Este cambio refleja una tendencia general del secto. Empresas como Anthropic, Google y OpenAI también están ajustando límites y precios debido al enorme coste de ejecutar modelos avanzados.
Cómo funciona el nuevo sistema: GitHub AI Credits
GitHub introduce una moneda virtual: GitHub AI Credits.
1 crédito = $0.01 USD
El consumo se mide por tokens (entrada, salida y caché).
Los modelos tendrán tarifas distintas según su coste.
La «buena noticia» es que los precios base de los planes no cambian.
Créditos incluidos por plan
Copilot Pro: $10/mes → 1,000 créditos
Copilot Pro+: $39/mes → 3,900 créditos
Copilot Business: $19/usuario/mes → $19 en créditos
Copilot Enterprise: $39/usuario/mes → $39 en créditos
Importante: Las funciones básicas (autocompletado y Next Edit) seguirán siendo ilimitadas y no consumirán créditos.
Lo que sí consumirá:
Chat avanzado
Agentes autónomos
Revisiones de código (además usarán minutos de GitHub Actions)
Desaparece el “modo fallback”. Si se acaban los créditos, se detienen las funciones avanzadas hasta el siguiente ciclo o hasta pagar más.

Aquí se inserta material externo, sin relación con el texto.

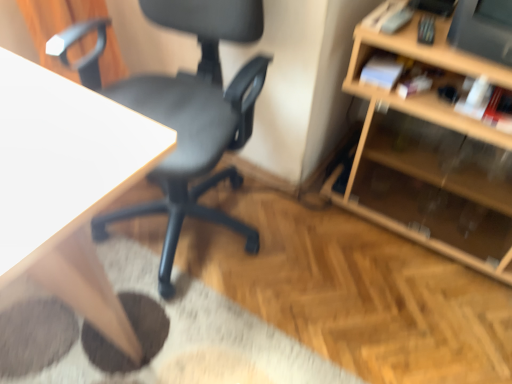
You are a GUI agent. You are given a task and a screenshot of the screen. Output one action in this format:
    pyautogui.click(x=<x>, y=<y>)
    Task: Click on the vacant space to the right of black plastic chair at center
    This screenshot has height=384, width=512.
    Given the screenshot: What is the action you would take?
    (x=331, y=270)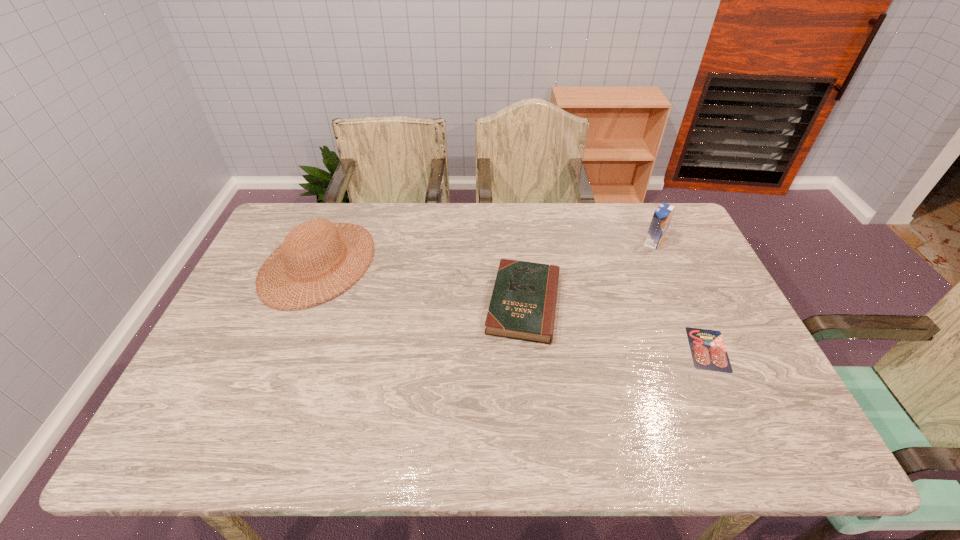
Point out which object is positioned as the nearest to the leftmost object. Please provide its 2D coordinates. Your answer should be formatted as a tuple, i.e. [(x, y)], where the tuple contains the x and y coordinates of a point satisfying the conditions above.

Impacto para usuarios con plan anual
Los suscriptores anuales permanecerán temporalmente en el sistema antiguo, pero con trampa:
Los multiplicadores de coste subirán drásticamente el 1 de junio.
Por ejemplo, los modelos avanzados pueden costar hasta 27× más en solicitudes.
Los planes anuales dejarán de renovarse.
Al expirar, los usuarios pasarán automáticamente al plan Copilot Free si no migran a uno mensual.
GitHub ofrece reembolsos prorrateados en créditos para quienes migren antes.
Cambios clave para empresas
Por otro lado, GitHub añade algo muy solicitado, los créditos compartidos por equipo:
Pool común de créditos para toda la empresa.
Controles de presupuesto por organización, departamento o usuario.
Créditos promocionales temporales:
Business: $30/usuario/mes (junio–agosto)
Enterprise: $70/usuario/mes (junio–agosto)
También lanzarán una vista previa de factura en mayo para estimar gastos antes del cambio.
Qué significa este cambio
Este movimiento confirma algo importante, la IA avanzada ya no puede venderse como tarifa plana ilimitada (al menos de momento).
El nuevo modelo busca:
Alinear costes reales con uso real
Evitar sobrecarga de infraestructura
Ofrecer transparencia en gastos
En resumen, podemos decir que el “buffet ilimitado” de la IA termina, pero llega una etapa más sostenible y predecible para el futuro de la programación asistida por IA.